If it feels this good, it must be right.
How much do you trust your gut and how much are you influenced by others?
You know when you make a “gut decision” and you just know you’re right? You can even analyze it and prove it wrong statistically, rationally or even logically but you know you’re doing the right thing.
Here’s my day:
- Fired client (I didn’t want).
- Shut down a hosting server.
- Held onto a client (I wanted).
- Updated billing and deposits to new bank account (and closed the old business account).
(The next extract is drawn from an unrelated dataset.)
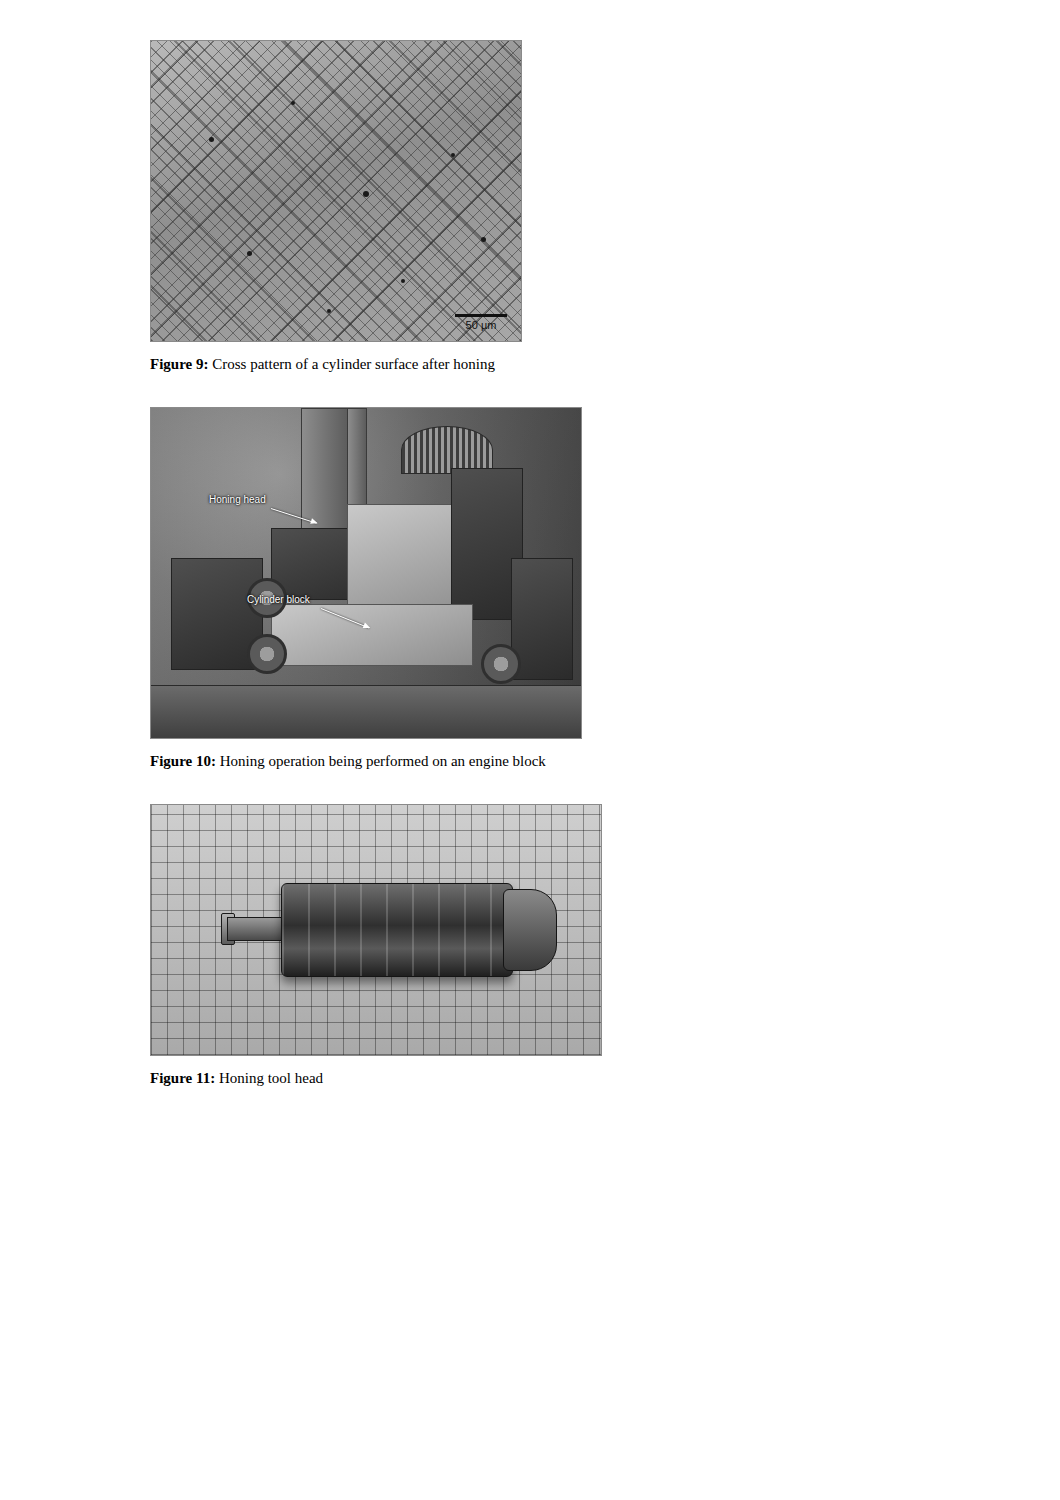50 µm
Figure 9: Cross pattern of a cylinder surface after honing
Honing head Cylinder block
Figure 10: Honing operation being performed on an engine block
Figure 11: Honing tool head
- Worked with illustrator on next book.
It’s all geared towards the future–and shutting down the past. It feels so good I get the chills (no, really). Sure, you could say that if you ate ice cream and played Parcheesi all day, you might feel great, too. But it’s not sustainable. That’s not your deep passion that drives you to do better, to be better.
I suppose this might sound fanatic. Like it’s OK for someone to do something horrible if they are really passionate about it. But I suppose I’m just not talking about something bad, it’s all good. It’s all for the better, it’s improvement, it’s joy, it’s fun, it’s play. I even have a hard time understanding “bad” at the point where I am. I can’t even understand (most of) the news. Maybe I’m just on cloud nine.
But is that so bad? If I’m on cloud nine and I pull a couple people up who are trying to get up here, that’s just more good up here and maybe that could influence some of the bad.
In fact, I oddly feel that I can understand fanatics (or, unfortunately, extremists) better now. I know I’m on the right path and it’s going to be quite hard to even nudge me off of it. I could see how if I were heading down a negative path how people could have a problem with that. Or down a path that people thought wasn’t right or good or, well, what they thought was right or good.
I started this post with a smile because what I’m doing these days is just plain making me so happy. My point was going to be about how if it felt right, then you should do that or pursue what helps make you feel so good. But where is the guideline? Who says what’s right and wrong or the good or bad path to be passionate about?
I’m writing children’s books. What if I was passionate about ______________ ? I’m not even going to say something. Just fill in the blank for what you think would be a bad path to head down. I think it’s a good idea, it feels good, I’m helping people, I’m improving my relationship with my kids (and pretty much everyone around them–and me).
But what if someone is a passionate believer in something bad? Maybe my passionate belief in something good can duke it out and we’ll see who “wins.” Maybe I’ll just keep going forward and not dwell on it.